Use stewartcountyarchives.org/records.html for the third county image source. The archives page says digital copies are available by email at no charge, while paper copies cost 35 cents per page. That is a useful detail when the record is old and a courthouse pull would be slower than an archive request. The archives office gives Stewart County a deeper record history than most counties this size.
Lead-in source: the Stewart County archives listing in the manifest points to stewartcountyarchives.org/records.html, which is the archive image source tied to older case files.
This image matters because it marks the older file path, which is often where a Stewart County criminal history search ends when the case is historic.
For custody updates, use VINELink at vinelink.com. For a state custody or supervision check, use TDOC FOIL at foil.app.tn.gov/foil/search.jsp. Those state tools do not replace the archives, but they do complete the trail when the county file has moved beyond the jail or courthouse. Stewart County is one of the best examples in Tennessee of a county where archives still matter.
Statewide Criminal History for Stewart County
Stewart County criminal history searches often need the state backstop because the county combines modern jail access with deep archives. The Tennessee Bureau of Investigation background check page at tn.gov/tbi/divisions/cjis-division/background-checks.html is the statewide start point when you need a Tennessee-wide name search after checking the local county office. The research says the fee is $29, which makes it practical once you have enough detail to know the search belongs in Tennessee.
If the person may have a file outside Stewart County, TORIS at tbibackgrounds.tbi.tn.gov/Toris/ can help find the wider record trail.

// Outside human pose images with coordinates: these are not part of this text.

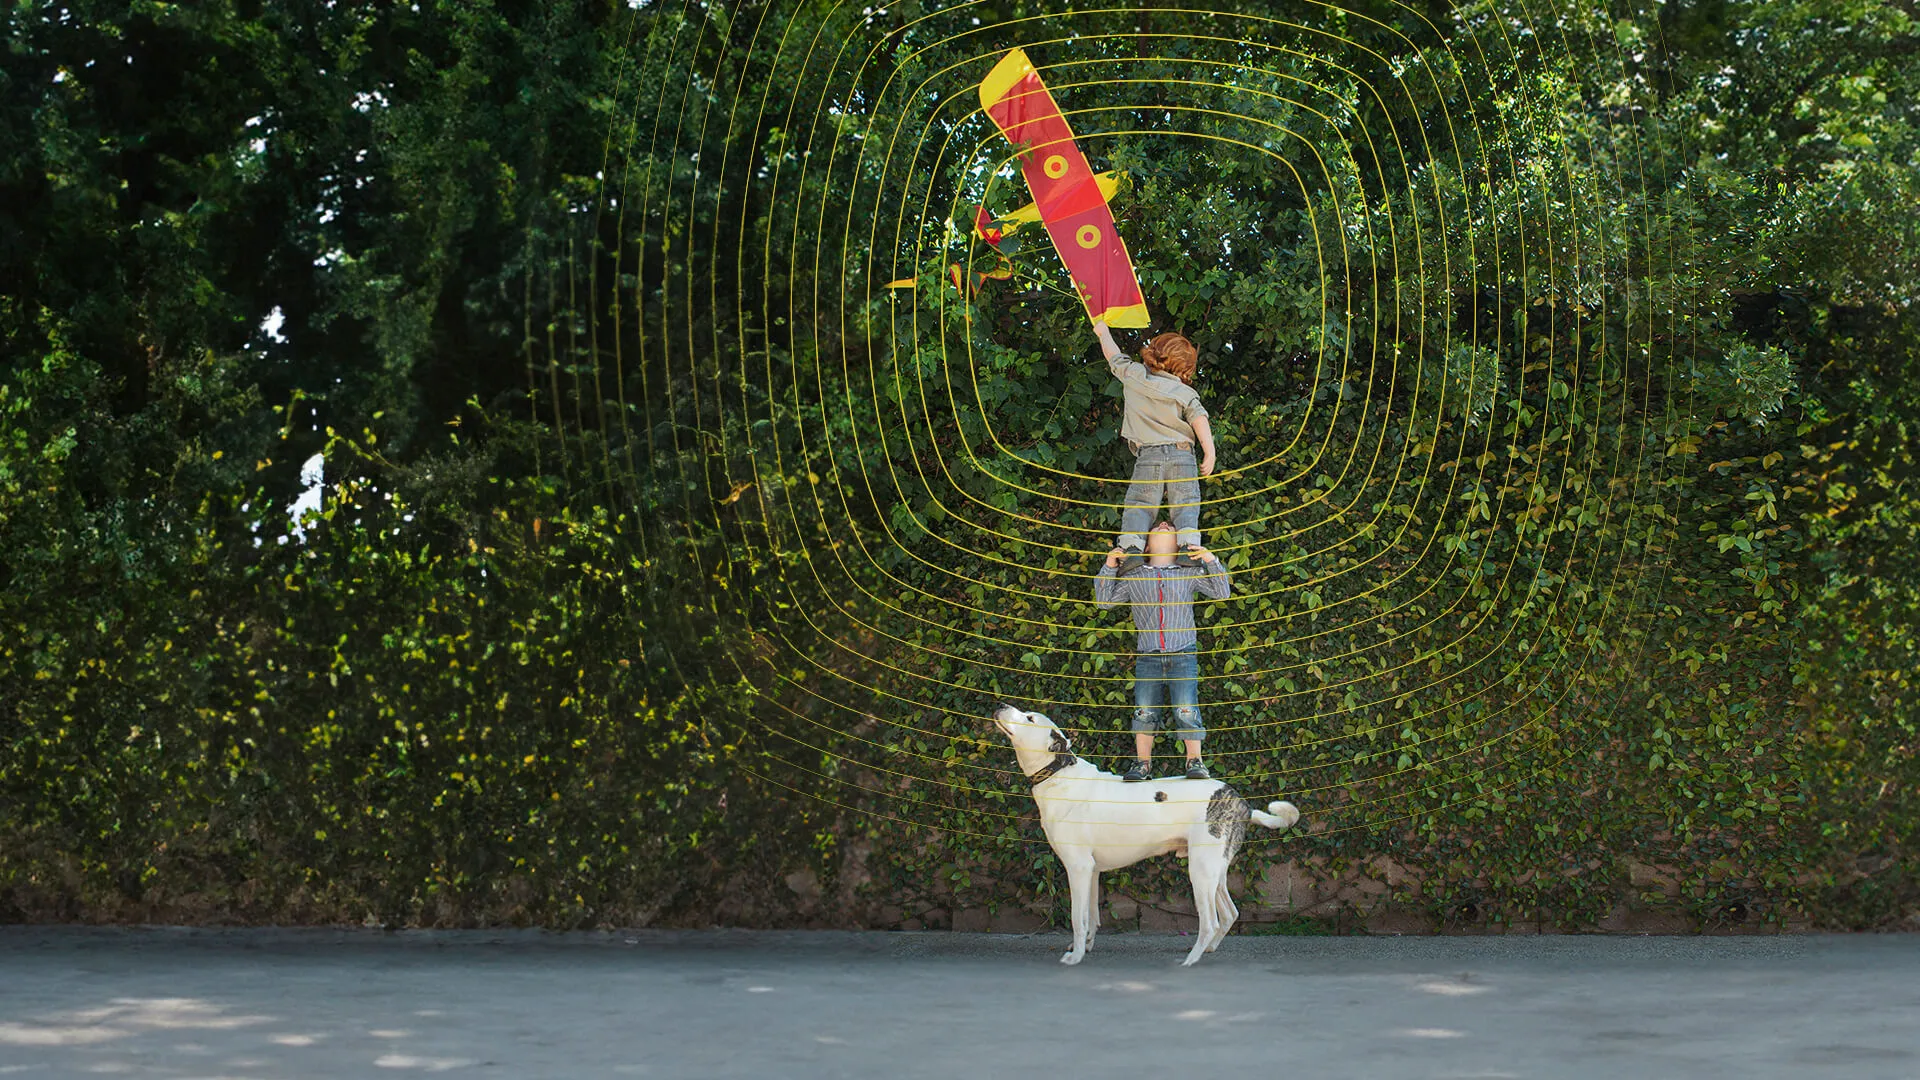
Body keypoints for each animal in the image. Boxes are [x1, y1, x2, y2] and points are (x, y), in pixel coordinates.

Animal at [990, 703, 1305, 960]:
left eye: (1030, 718)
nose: (1001, 704)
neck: (1059, 774)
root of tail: (1241, 803)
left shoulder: (1077, 868)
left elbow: (1077, 918)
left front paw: (1076, 955)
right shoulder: (1091, 871)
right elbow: (1091, 917)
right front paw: (1087, 946)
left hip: (1201, 870)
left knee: (1213, 920)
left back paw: (1193, 957)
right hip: (1215, 870)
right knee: (1229, 913)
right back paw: (1209, 949)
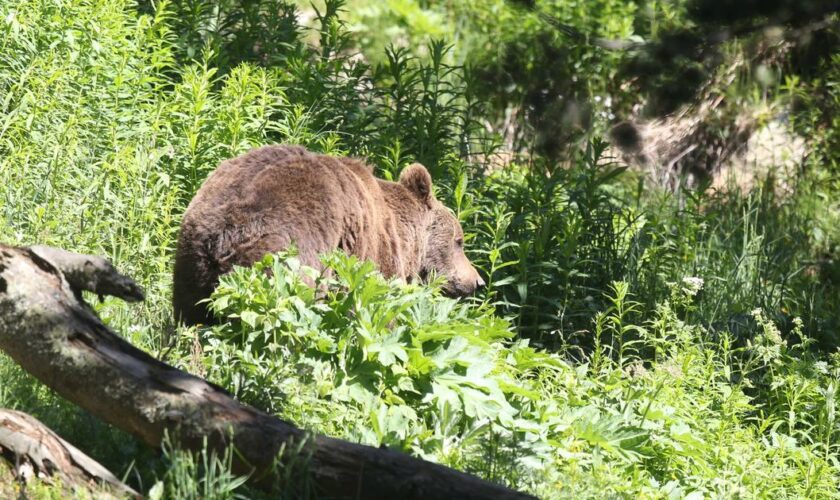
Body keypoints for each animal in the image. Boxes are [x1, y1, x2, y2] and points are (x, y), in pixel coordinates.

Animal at [173, 145, 482, 326]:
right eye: (459, 241)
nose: (477, 281)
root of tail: (224, 234)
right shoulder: (369, 259)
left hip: (191, 261)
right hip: (285, 260)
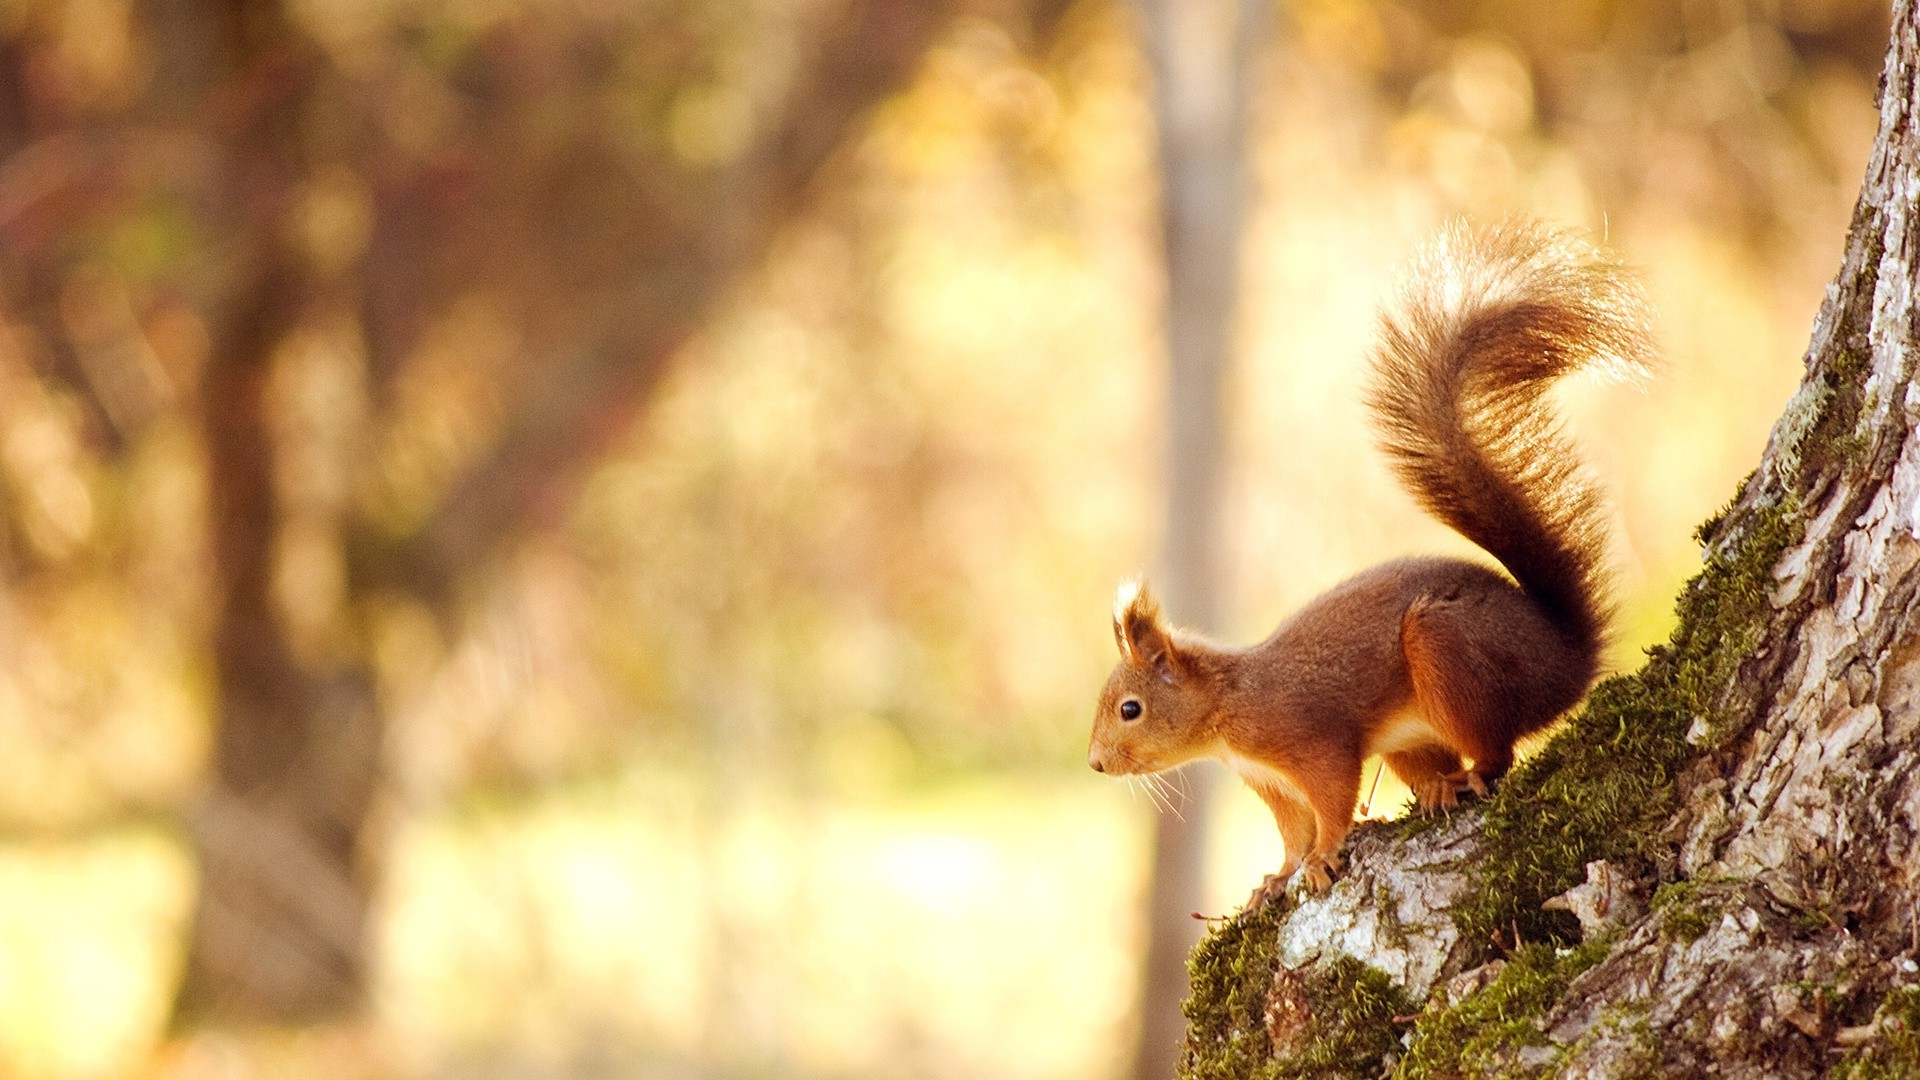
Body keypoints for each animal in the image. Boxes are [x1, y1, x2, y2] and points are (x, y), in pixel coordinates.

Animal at [1086, 219, 1652, 904]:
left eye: (1130, 709)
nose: (1095, 763)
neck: (1227, 707)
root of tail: (1568, 658)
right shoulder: (1270, 781)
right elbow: (1291, 830)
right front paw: (1276, 879)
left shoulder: (1308, 740)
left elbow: (1331, 800)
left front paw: (1324, 857)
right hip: (1412, 734)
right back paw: (1436, 786)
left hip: (1447, 652)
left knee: (1497, 755)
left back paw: (1465, 779)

If custody matters more than the file itself, VINELink and TDOC FOIL can show where the person is now. That layered approach works well in a county like Stewart because jail, courthouse, and archives each hold different pieces of the same history.
Use the sheriff for current custody, the clerk for the live case, the archives for older files, and the state tools when the trail leaves the county. That is the cleanest way to handle a Stewart County criminal history search from start to finish.